On the road: Tipping the limit

By / 12 years ago / Comment / No Comments

If, like me, you have been led by sundry children’s motoring programmes to believe that, when it comes to practicality, flexibility and all-round indestructibility, the Toyota Hilux pick-up is the absolute bee’s knees then I am, sadly, about to wee on your firework.

Entirely won over by the threat of an endless supply of Desperate Dan pies, I recently succumbed to the missus’ request for a freezer in the outside shed. Not, you understand, the sort of chest freezer in which one might conceal an aged relative whose last words were: ‘What are doing with that hammer?’, but something of more modest size.

This, nonetheless, still necessitated what those in my family heading for the smallest room in the house (and old enough to remember the January sale advertising) know as a “Queensway” – a massive clearance.

Happily, said shed clear-out coincided with the presence on the drive of a spanking double-cab Hilux, into the flat bed of which I ruthlessly lobbed everything I could find that failed the six month test (use it or lose it); an old door, a disassembled cot, rafts of tired, sun-bleached plastic toys, dog-chewed booster seats, wok-sized spiders, enough diverse paint to turn the Titanic’s funnels psychedelic…

By the time my neighbours all got wind of my impending tip excursion, the hapless Hilux’s leaf springs were working harder than a longbow at Agincourt. Still, small price to pay for fulfilling the recycling needs of an entire lane.

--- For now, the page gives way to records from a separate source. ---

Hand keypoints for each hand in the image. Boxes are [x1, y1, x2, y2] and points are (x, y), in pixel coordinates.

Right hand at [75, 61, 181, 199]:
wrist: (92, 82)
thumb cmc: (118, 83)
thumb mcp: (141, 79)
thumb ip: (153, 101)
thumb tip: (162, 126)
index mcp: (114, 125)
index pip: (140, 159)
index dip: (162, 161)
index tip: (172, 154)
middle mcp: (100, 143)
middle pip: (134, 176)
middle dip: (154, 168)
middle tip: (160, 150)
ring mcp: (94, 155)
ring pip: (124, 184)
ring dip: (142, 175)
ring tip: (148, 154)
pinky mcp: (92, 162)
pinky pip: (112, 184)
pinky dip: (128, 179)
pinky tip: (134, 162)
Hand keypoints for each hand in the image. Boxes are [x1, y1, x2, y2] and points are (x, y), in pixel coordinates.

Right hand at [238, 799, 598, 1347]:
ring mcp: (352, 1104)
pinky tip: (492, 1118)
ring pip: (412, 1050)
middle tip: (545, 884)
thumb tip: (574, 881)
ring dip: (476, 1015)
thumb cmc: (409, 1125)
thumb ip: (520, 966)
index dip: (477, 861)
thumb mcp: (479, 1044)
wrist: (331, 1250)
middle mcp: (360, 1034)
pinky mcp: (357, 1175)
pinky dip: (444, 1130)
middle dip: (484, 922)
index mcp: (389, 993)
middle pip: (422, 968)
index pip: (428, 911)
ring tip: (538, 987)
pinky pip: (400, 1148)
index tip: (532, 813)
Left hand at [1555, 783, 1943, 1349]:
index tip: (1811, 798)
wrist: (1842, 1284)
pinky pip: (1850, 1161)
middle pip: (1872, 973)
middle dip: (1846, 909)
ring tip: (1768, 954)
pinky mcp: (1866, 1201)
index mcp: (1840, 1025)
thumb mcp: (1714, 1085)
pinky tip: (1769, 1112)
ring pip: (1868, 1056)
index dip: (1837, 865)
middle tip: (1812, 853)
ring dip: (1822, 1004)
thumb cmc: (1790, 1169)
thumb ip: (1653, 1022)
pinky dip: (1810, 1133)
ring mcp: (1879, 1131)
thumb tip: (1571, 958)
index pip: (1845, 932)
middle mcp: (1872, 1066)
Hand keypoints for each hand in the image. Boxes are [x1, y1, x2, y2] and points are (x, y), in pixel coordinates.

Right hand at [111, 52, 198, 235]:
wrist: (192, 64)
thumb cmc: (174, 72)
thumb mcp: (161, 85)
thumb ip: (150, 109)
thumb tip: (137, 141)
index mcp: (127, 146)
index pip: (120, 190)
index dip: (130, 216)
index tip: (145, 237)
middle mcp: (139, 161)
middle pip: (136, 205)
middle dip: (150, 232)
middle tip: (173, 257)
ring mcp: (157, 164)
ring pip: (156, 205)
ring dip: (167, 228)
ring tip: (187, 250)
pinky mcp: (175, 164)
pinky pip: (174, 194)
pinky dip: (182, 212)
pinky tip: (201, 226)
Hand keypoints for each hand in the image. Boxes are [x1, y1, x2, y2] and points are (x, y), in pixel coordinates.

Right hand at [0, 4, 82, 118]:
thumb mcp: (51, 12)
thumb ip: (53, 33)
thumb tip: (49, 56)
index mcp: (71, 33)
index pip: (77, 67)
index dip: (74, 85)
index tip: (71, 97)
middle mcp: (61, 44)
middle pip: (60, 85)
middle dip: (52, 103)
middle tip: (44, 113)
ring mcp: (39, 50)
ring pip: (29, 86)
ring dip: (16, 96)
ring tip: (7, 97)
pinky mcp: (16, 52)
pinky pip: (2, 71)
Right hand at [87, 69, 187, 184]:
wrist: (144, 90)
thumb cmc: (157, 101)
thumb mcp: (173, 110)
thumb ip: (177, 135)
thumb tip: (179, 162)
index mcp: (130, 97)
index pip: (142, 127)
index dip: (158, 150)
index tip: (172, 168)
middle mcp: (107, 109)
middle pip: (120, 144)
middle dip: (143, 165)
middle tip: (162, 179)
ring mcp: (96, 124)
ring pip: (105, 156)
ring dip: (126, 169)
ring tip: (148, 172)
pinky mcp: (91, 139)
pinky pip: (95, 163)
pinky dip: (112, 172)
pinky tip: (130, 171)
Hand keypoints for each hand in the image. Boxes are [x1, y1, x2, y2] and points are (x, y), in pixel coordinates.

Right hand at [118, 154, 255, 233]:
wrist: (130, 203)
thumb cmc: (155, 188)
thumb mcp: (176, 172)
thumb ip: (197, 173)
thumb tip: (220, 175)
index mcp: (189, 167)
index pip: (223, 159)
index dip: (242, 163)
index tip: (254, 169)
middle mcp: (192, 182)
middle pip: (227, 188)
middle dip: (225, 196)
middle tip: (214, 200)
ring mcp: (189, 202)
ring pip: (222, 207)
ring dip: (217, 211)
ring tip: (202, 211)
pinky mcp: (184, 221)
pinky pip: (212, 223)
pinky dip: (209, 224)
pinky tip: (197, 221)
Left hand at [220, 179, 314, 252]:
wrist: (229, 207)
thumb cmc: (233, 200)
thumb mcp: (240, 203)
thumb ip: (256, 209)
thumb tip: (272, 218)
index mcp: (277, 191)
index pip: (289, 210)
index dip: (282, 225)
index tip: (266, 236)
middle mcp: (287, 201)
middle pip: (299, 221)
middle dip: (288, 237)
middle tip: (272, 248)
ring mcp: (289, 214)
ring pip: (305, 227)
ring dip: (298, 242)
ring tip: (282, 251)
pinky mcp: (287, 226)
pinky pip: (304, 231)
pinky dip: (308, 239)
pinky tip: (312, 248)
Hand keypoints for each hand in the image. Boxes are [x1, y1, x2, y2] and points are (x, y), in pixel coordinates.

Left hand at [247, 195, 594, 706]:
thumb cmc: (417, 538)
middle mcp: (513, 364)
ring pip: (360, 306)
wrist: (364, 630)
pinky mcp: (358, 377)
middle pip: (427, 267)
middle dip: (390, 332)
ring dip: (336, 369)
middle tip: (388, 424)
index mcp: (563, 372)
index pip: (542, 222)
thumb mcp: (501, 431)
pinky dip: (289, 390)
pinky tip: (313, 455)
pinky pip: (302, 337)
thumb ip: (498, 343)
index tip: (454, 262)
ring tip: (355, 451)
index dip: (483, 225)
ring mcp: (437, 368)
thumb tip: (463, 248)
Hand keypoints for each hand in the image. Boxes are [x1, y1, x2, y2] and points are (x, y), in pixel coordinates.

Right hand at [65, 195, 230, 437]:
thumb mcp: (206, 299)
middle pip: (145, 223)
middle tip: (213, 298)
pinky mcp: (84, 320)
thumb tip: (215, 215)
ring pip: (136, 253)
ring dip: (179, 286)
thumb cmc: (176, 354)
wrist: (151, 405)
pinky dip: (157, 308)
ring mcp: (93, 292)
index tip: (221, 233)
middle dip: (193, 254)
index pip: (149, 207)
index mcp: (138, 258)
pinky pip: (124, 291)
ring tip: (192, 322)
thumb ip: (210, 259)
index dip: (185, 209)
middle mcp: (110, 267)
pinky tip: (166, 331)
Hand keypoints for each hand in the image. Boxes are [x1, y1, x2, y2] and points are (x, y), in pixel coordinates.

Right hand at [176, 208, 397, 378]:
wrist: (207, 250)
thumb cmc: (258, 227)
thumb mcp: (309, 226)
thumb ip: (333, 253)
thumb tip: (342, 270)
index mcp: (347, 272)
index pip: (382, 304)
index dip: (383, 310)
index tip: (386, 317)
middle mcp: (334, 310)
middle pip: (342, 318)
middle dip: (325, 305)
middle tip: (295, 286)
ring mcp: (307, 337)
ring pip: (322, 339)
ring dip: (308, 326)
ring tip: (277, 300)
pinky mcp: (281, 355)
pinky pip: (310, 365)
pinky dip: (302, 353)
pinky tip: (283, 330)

Now, our local Mudfordshire “Household Waste Recycling Centre” used to be just an old stove’s throw away. Sadly, and just an unfortunate coincidence no doubt, the tip closed the instant our local MP became Prime Minister.

Absurdly, its local replacement may never open. In a hilarious and all too predictable display of bureaucratic pomposity, incompetence and general snit, our local town and county councils cannot agree on the amount the latter should pay the former for access to the potential site.

As a result, my two nearest tips are both sufficiently distant to require the construction of a packed lunch. The nearer is actually in another county so, strictly speaking, is off limits to Mudfordshire residents. But it never came to that.

‘Sorry,’ came the cheery greeting as I pulled up. ‘You can’t bring that in here, it’s a commercial vehicle.’

‘No it isn’t,’ I spluttered. ‘It belongs to Toyota, and I borrowed it specifically to bring all this stuff to the tip. Besides, I know loads of people who own these because they so practical, flexib…’

‘That’s as maybe. But if you want to bring it in here you’ll have to apply for an annual permit.’

‘But it goes back tomorrow, and I’ll probably never see it again,’ I griped. ‘What good is an annual p…’

‘And that’s paint,’ came the riposte. ‘We don’t take paint. You’ll have to go to Leamington Spa and put it on a weighbridge. Might cost you a bit. Now, if you had an old freezer on that lot I could take it as general household waste.’

‘It is general household waste. And I’m getting rid of it to make way for a new freezer, for Christ’s sake.’

And so the morning wore amicably on. To accompany the flea in my ear, I was given a leaflet explaining that the new permit scheme was designed to tackle the “illegal disposal of trade waste” and “increase recycling”. Oh really? The only truth in the entire sorry tale is that the scheme is also “helping to reduce congestion”. Because unless you can fit that old Welsh dresser into a small family hatchback, you’re unlikely to be allowed anywhere near the site.

My point is this: why should car manufacturers spend a fortune on painstaking engineering advances to inch fuel consumption and emissions ever lower whilst numbskull bureaucrats simultaneously engineer ever longer, costlier and potentially fruitless journeys for those of us who merely wish to offload the occasional dead door?

No wonder so many owners of the suddenly surprisingly useless Toyota Hilux simply lob their household detritus into the nearest hedgerow.